The Good Son: This was a stupid film about a little kid who like killed      
            people.  But there was one scene in the film, where the kid was  
            holding another kid by the arm, on a tree house at about a 50ft  
            height, and the kid said, "If I let you go, You think you could  
            fly?"  I cracked up when I heard that, I thought it was the most 
            hilarious thing I had ever heard, And I had a sudden urge to go  
            abduct small children, and hang them off of a bridge, and tell  
            them that line, and then laugh an incredibly maniacal laugh, then 
            pull them up, and let em run home crying, hoping that they'd then 
            be mentally screwed for the rest of their existance.            
                                                                            
Escalators: As my fellow EoS members know, when walking down stairs, or riding
            down an escalator, I like to imagine kicking the person in front
            of me, square in the back of their head, and watching their body
            tumble down, head first, the rest of the elevator.  The only thing
            that prevents me from doing this, is the fear that the person   
            behind me is thinking the same exact thing, and then I start to 
            hold on to the railing tighter.                                 
                                                                            
Suicide:    Heh, Kinda like the "Jeremy" video by (blegh) Pearl Jam.  Where at
            the end, Jeremy pulls out a gun and shoots himself.  That's the 
            best way to kill yourself, not only are you ending your life, but
            hopefully, when you've splattered your brains upon your class-
            mates, it screws them up, and they'll continue to seek psycholog-
            ical help twenty years later.                                   

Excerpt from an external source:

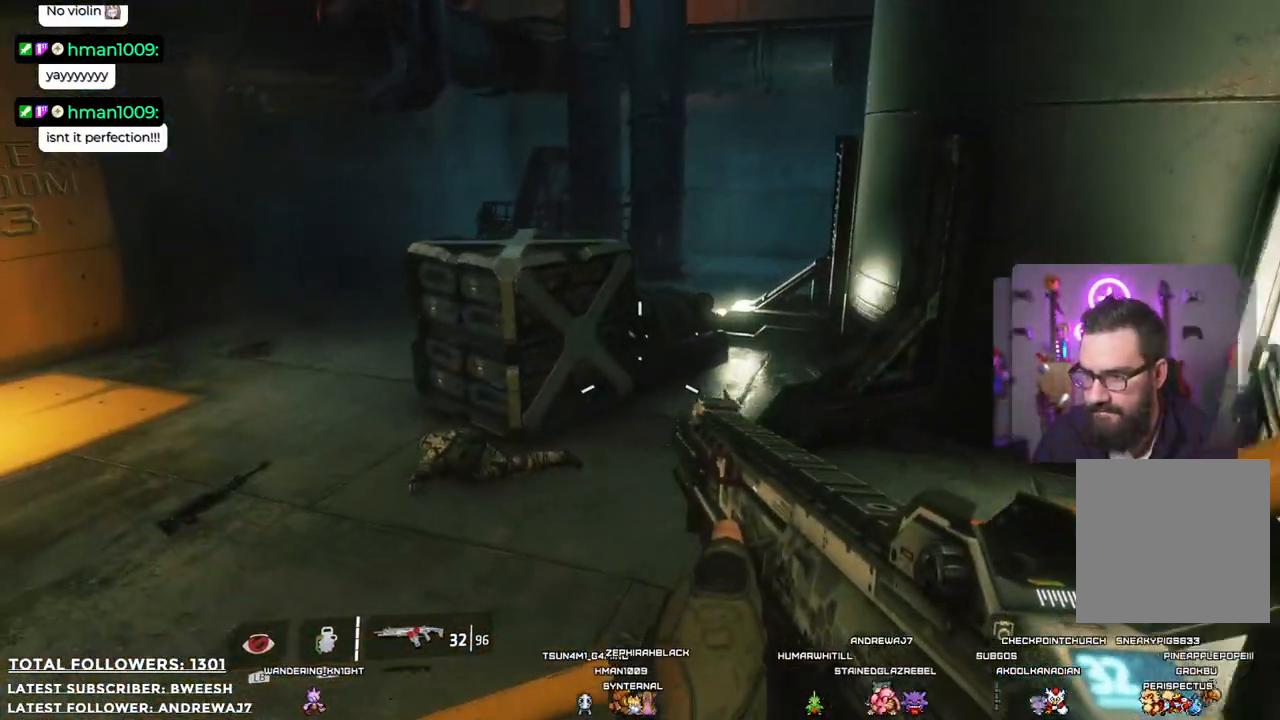
{"buttons": [], "left_stick": "up-left", "right_stick": "up-left", "events": [[233, "right_stick", "left"], [384, "right_stick", "up-left"]]}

                                                                             
My Parents: The fact that sometimes I can actually relate with my parents.  
                                                                             
Movies Theatres: When I go to the movies, and some 7ft tall schmuck sits down 
            in front of me, I feel like pulling out my lighter, and roasting
            his head, and then sitting back and laughing as the guy runs  
            around screaming, with a big flaming head.. haha..              
                                                                             
Public Restrooms: While I'm standing at a urinal, and noone else is around, I
            glance downwards, by the stall doors, and if there is someone in 
            there, with their pants obviously pulled down to their ankles, I 
            have to keep myself from going and getting a big handful of those
            nasty brown paper towel things, roll them up into a kind of ball,
            and light it, and just as the thing is almost egulfed enough in
            flames to burn my hand, throw it over the stall door, into the 
            guy's lap, or into his pulled-down pants.  haugh..
                                                                            
Annoying Kid: While I was walking thru the mall, a little whiney, bratty 4
            year old kid, was crying to his mother, and yelling and carrying 
            on about god knows what, and the mother didn't do anything, she
            just ignored him, while the rest of the mall cringed at the sound
            of the little pest.  I figured out, that I could shut the little
            shit up by grabbing the mom by her hair, slamming her fucking head 
            into the wall as hard as I possibly could, and then, still with a 
            good grip on her, jam her face (preferably the eye region) into a 
            nearby water fountain (the faucet part, that sticks up), hopefully 
            causing the faucet to go into her eye, and back into her brain, 
            and then, turn her head over, pull out her semi-squashed eye-ball, 
            walk over to the brat, and stick it in his mouth.  But to be sure 
            he stayed quiet, I'd pick him up by his chin (so to cause a 
            helluva lot of pain, and to make sure that he couldn't spit out 
            his mom's eyeball), and throw him as far as possible.  heh.